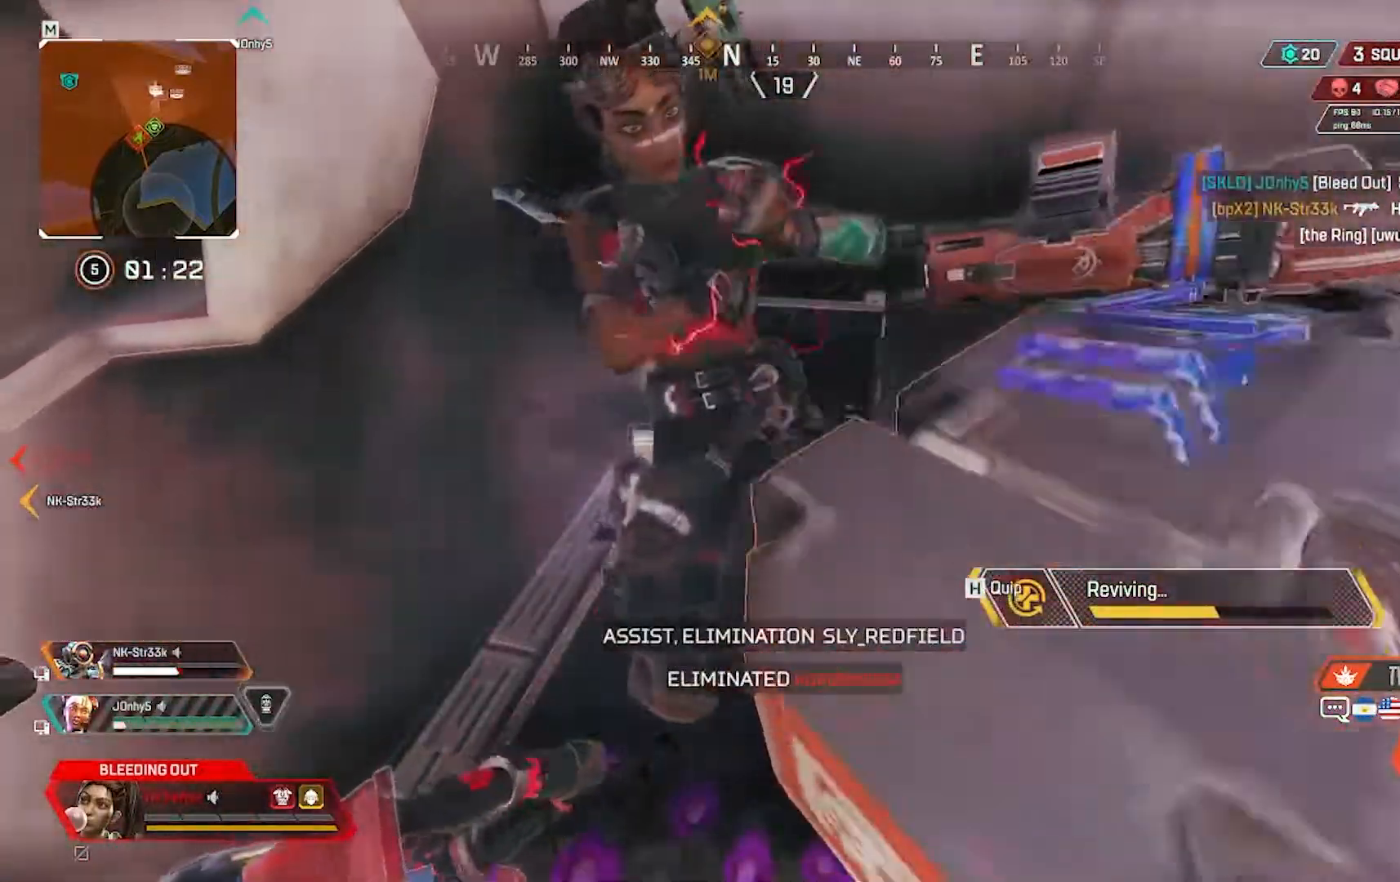
{"keys": ["e"], "mouse": [], "events": []}
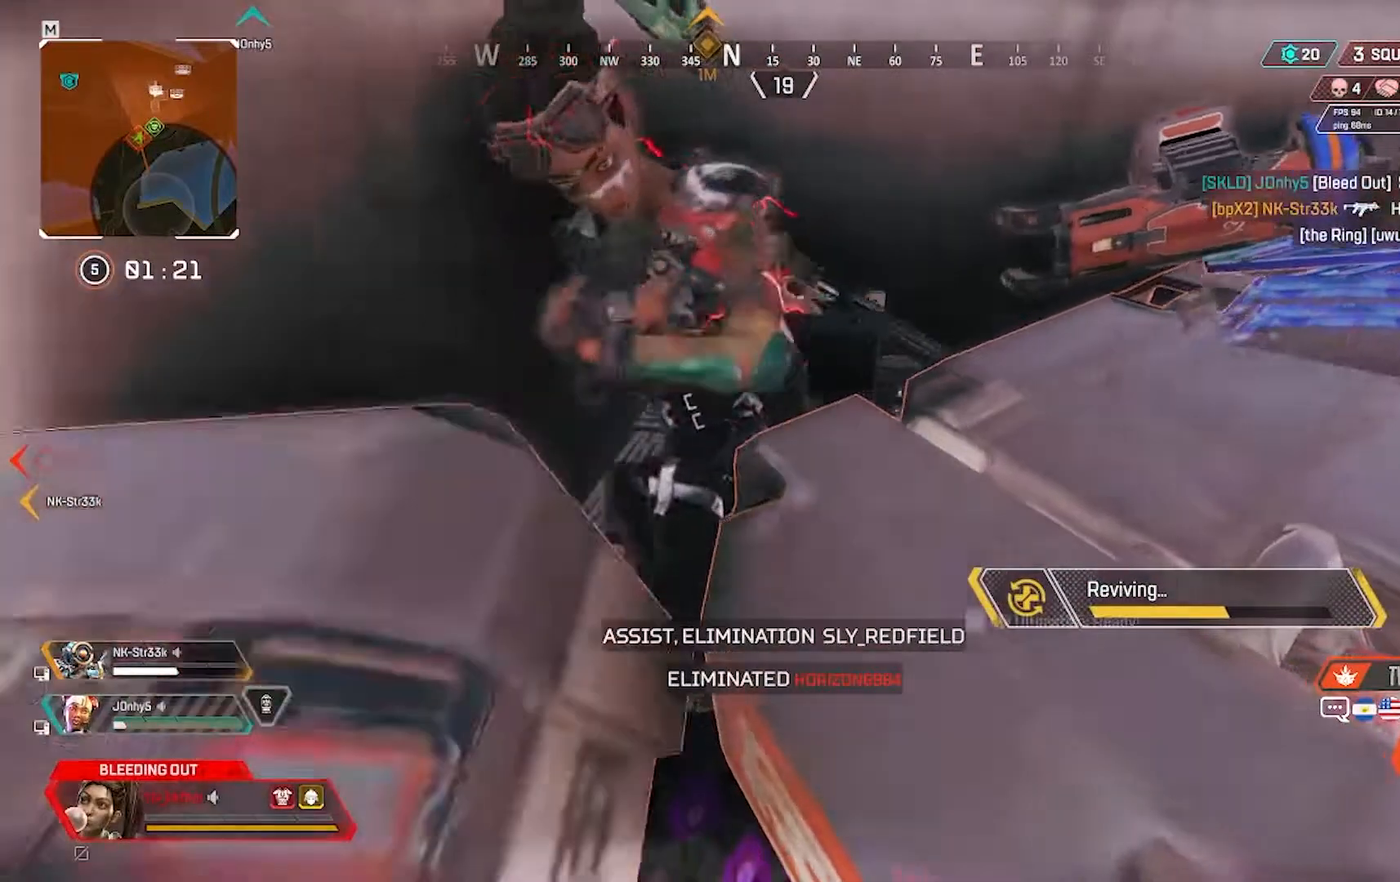
{"keys": ["e"], "mouse": [], "events": []}
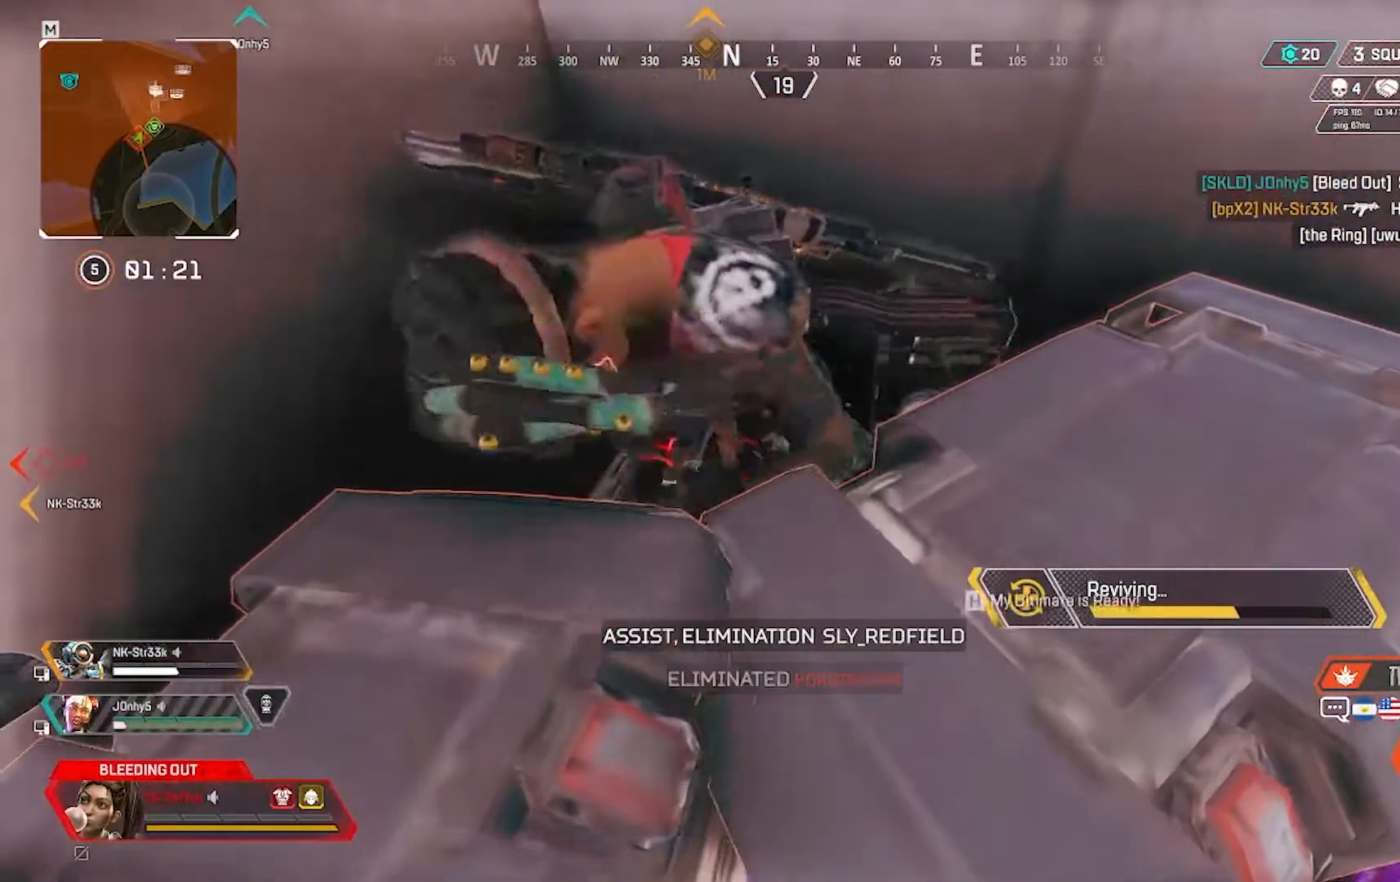
{"keys": ["e"], "mouse": [], "events": []}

======

* Exercise details
Nothing but the text of the listing should be set down, exactly, with the pictures left behind.

* Solution below
{"keys": ["e"], "mouse": [], "events": []}
{"keys": ["e"], "mouse": [], "events": []}
{"keys": ["e"], "mouse": [], "events": []}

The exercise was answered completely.